Abstract
Objectives: To evaluate hippocampal doses and target volume coverage with and without hippocampal-sparing when treating multiple brain metastases using various stereotactic radiosurgery (SRS) platforms.
Methods: We selected 10 consecutive patients with a total of 14 treatments who had been treated in our department for 3-10 brain metastases and added hippocampal avoidance contours to the planning volumes. All 14 treatments were replanned with 4 separate vendor-provided, platform specific software, e.g. cobalt (platform A), single-isocentric VMAT delivered with 4 non-coplanar arcs (platform B), non-isocentric LINAC (platform C), and tomotherapy (platform D). Initial treatment planning was performed with a PTV coverage goal of V100>95% without hippocampal avoidance. If the maximum hippocamal point dose (Dmax) was <6.6 Gy in a single fraction and <40% of the hippocampi received =4.5 Gy, no second plan was performed. If either constraint wasn’t met, replanning was performed with these constraints.

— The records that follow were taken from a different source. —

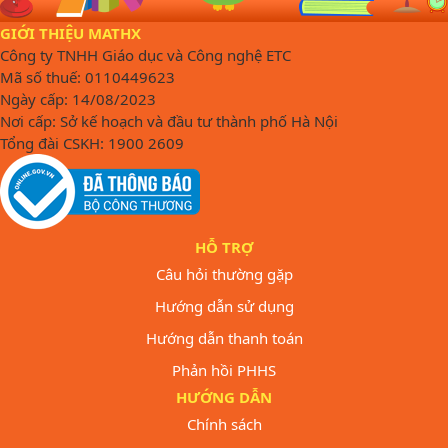
GIỚI THIỆU MATHX
Công ty TNHH Giáo dục và Công nghệ ETC
Mã số thuế: 0110449623
Ngày cấp: 14/08/2023
Nơi cấp: Sở kế hoạch và đầu tư thành phố Hà Nội
Tổng đài CSKH: 1900 2609
HỖ TRỢ
Câu hỏi thường gặp
Hướng dẫn sử dụng
Hướng dẫn thanh toán
Phản hồi PHHS
HƯỚNG DẪN
Chính sách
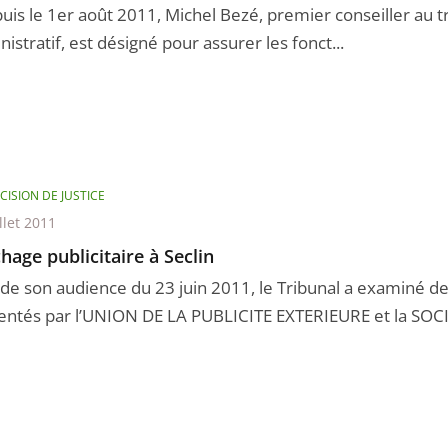
puis le 1er août 2011, Michel Bezé, premier conseiller au t
istratif, est désigné pour assurer les fonct...
CISION DE JUSTICE
llet 2011
chage publicitaire à Seclin
 de son audience du 23 juin 2011, le Tribunal a examiné d
entés par l’UNION DE LA PUBLICITE EXTERIEURE et la SOCIE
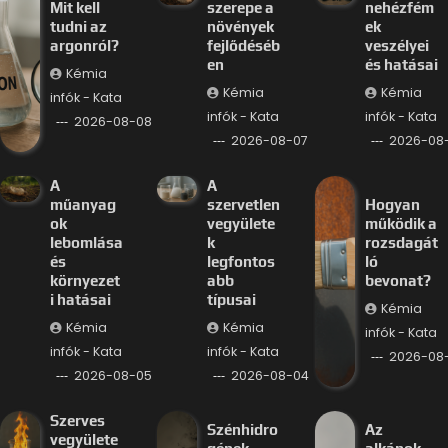
Mit kell
szerepe a
nehézfém
tudni az
növények
ek
argonról?
fejlődéséb
veszélyei
en
és hatásai
Kémia
Kémia
Kémia
infók - Kata
infók - Kata
infók - Kata
2026-08-08
2026-08-07
2026-08
A
A
műanyag
szervetlen
Hogyan
ok
vegyülete
működik a
lebomlása
k
rozsdagát
és
legfontos
ló
környezet
abb
bevonat?
i hatásai
típusai
Kémia
Kémia
Kémia
infók - Kata
infók - Kata
infók - Kata
2026-08
2026-08-05
2026-08-04
Szerves
Szénhidro
Az
vegyülete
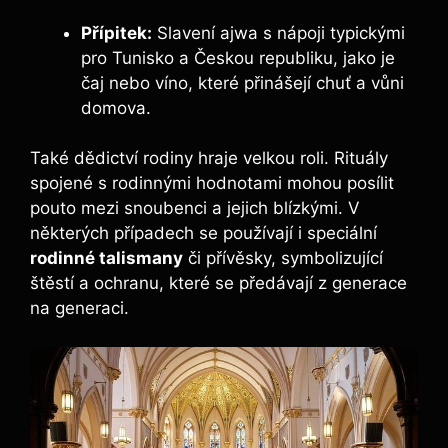
Přípitek:
Slavení ajwa s nápoji typickými
pro Tunisko a Českou republiku, jako je
čaj nebo víno, které přinášejí chuť a vůni
domova.
Také dědictví rodiny hraje velkou roli. Rituály
spojené s rodinnými hodnotami mohou posílit
pouto mezi snoubenci a jejich blízkými. V
některých případech se používají i speciální
rodinné talismany
či přívěsky, symbolizující
štěstí a ochranu, které se předávají z generace
na generaci.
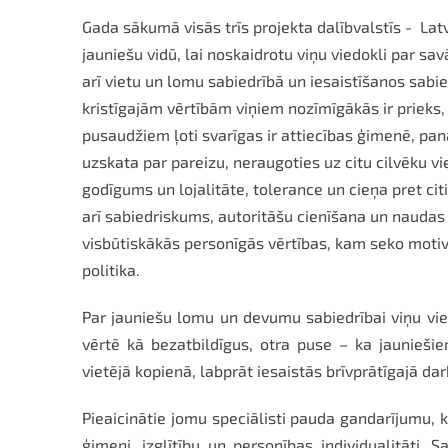
Gada sākumā visās trīs projekta dalībvalstīs - Latv
jauniešu vidū, lai noskaidrotu viņu viedokli par s
arī vietu un lomu sabiedrībā un iesaistīšanos sabi
kristīgajām vērtībām viņiem nozīmīgākās ir prieks, 
pusaudžiem
ļoti svarīgas ir attiecības ģimenē, p
uzskata par pareizu, neraugoties uz citu cilvēku vie
godīgums un lojalitāte, tolerance un cieņa pret ci
arī sabiedriskums, autoritāšu cienīšana un naudas p
visbūtiskākās personīgās vērtības, kam seko motivā
politika.
Par jauniešu lomu un devumu sabiedrībai viņu vie
vērtē kā bezatbildīgus, otra puse – ka jaunieši
vietējā kopienā, labprāt iesaistās brīvprātīgajā dar
Pieaicinātie jomu speciālisti pauda gandarījumu, 
ģimeni, izglītību un personības individualitāti.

Results: There was a median of 6 metastases per plan, with an average single tumor volume of 1.34 cc and total tumor volume of 7.32 mL per plan. The median hippocampal Dmax (in Gy) without sparing averaged 1.65, 9.81, 4.38, and 5.46, respectively (p<0.0001). Of 14 plans, three plans required replanning in platforms A and C, while 13 plans in platform B and eight plans in platform D required replanning. The hippocampal constraints were not achievable in one plan on any platform when the tumor abutted the hippocampus. The mean volume of brain receiving 12 Gy (in mL), which has been associated with symptomatic radionecrosis, was 23.57 with platform A, 76.77 with platform B, 40.86 with platform C, and 104.06 with platform D (p = 0.01). There was also a significant difference in the volume of brain receiving 8 Gy and 4 Gy across treatment platforms (p<0.001 and p<0.0001, respectively), with platforms A and C treating less low-dose volumes of normal brain. The overall average conformity indices for all plans ranged from 0.36 to 0.52 (p=0.07). There was a significant difference in treatment time between platforms, with an average “beam on” time (in minutes) of 155 (A), 9.4, 100.4 (C), and 49.3 (D).
Conclusions: Cognitive decline is a significant concern in patients receiving whole brain radiation; however, neurocognitive deficits are also found after SRS alone for multiple brain metastases. We found that despite the conformity of SRS, the hippocampi can receive a considerable dose with standard planning. However, if the hippocampi are outlined as organs at risk, sparing of these structures is feasible in nearly all situations and should be considered in all patients undergoing SRS for brain metastases.